* This post is a re-blog from our partners at Prostate Oncology Specialists and the Prostate Cancer Research Institute
First Stop on the Overtreatment Express: The Unnecessary Biopsy
The first four words of the subtitle of our book, Invasion of the Prostate Snatchers are, “No More Unnecessary Biopsies.” At the appropriate time, a biopsy is an essential diagnostic tool. Unfortunately, however, far too many urologists still schedule an immediate biopsy if there is even a slight rise in PSA. And that has led to a multi-billion dollar industry bent on administering treatment to every kind of prostate cancer, whether it is life-threatening or not.
So what do you need to know before agreeing to submit to a biopsy? There are several possible reasons for an elevated PSA besides cancer:
1. A prostate infection, in which case a simple course of antibiotics may be all it takes to lower PSA into the normal range. Years ago my PSA went zooming up from an infection.
2. PSA rises after sexual activity, so abstinence is necessary a day or two prior to testing.
3. Recent bicycle riding activity can cause an elevated PSA.
4. An enlarged prostate—aka Benign Prostatic Hyperplasia, or BPH—usually results in an elevated PSA. More than half the biopsies in the U.S. are performed for evaluation of an elevated PSA coming from BPH.
5. A random laboratory error is always a possibility, and occurs more often than we realize.
So rather than triggering the scheduling of an immediate biopsy, an “abnormal” PSA should set a risk-assessment process in motion. The first step is to eliminate any of the above possible causes—checking for an infection, repeating the PSA to see if a lab error caused the elevation, performing an ultrasound scan to determine the size of the prostate to see how much BPH is present, and to determine whether the ratio between PSA and prostate size is in the expected range.
If these measures all fail to explain the elevated PSA, further testing—with an OPKO-4K blood test that is specific for high-grade cancer—should be considered before resorting to a biopsy. Other useful procedures prior to undertaking a biopsy are color Doppler ultrasound and/or multiparametric MRI. Imaging studies provide an accurate measure of the prostate size so that the PSA “density” (PSA elevation in the context of prostate size) can be calculated. If the OPKO-4k, PSA density and imaging are favorable, then surveillance with periodic PSA and imaging, may be preferable to an immediate biopsy.

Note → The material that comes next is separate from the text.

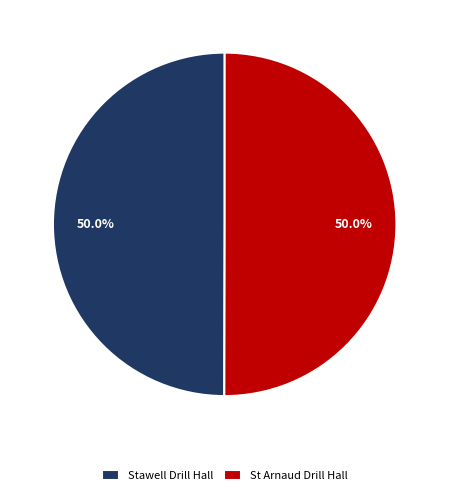

To the nearest percent, what is the average slice percentage?

50%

You have probably realized by now that I am not a fan of biopsies.They can be painful, can cause erectile dysfunction, and fail to spot cancer as much as 20% of the time, especially in men with large prostates. But the main reason I am against unnecessary biopsies is because of the unnecessary radical prostatectomies that usually follow—estimated at above 80,000 annually in the U.S. alone. Having a biopsy is like opening Pandora’s box.
According to Thomas Stamey, M.D., who developed the PSA blood test, prostate cancer is a disease that almost all men get if they live long enough. So the older the man, the more likely a biopsy will reveal cancer. But that doesn’t mean every man should have his prostate removed. However, only too often, that is what happens. The treatment of choice of most urologists is surgery (they are, after all, surgeons), and most men yield to the emotional appeal of “cutting it out.” This unfortunate situation is what led to Stamey’s famous quote: “When the final chapter of this disease is written, it will prove that never in the history of oncology will so many men have been so over treated for one disease.”
An unwarranted biopsy is the first stop on the Overtreatment Express.